### Exercise data

______________________________

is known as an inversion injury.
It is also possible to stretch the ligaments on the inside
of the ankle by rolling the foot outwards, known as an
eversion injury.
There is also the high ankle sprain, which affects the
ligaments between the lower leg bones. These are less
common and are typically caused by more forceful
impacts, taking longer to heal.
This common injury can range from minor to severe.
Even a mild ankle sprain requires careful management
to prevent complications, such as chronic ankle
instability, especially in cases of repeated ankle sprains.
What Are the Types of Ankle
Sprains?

______________________________

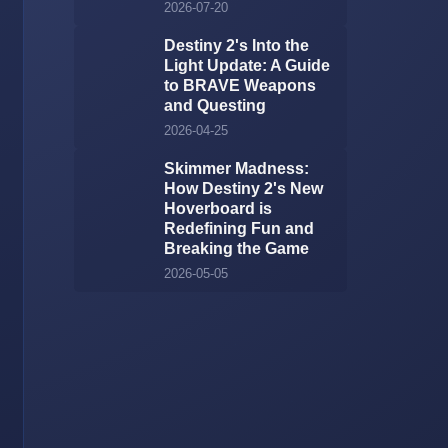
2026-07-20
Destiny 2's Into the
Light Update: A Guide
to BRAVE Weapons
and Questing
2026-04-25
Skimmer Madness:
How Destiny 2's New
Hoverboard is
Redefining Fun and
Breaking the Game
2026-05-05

______________________________

How many lines in the data above contain the word "known"? Reply with the number alone.

2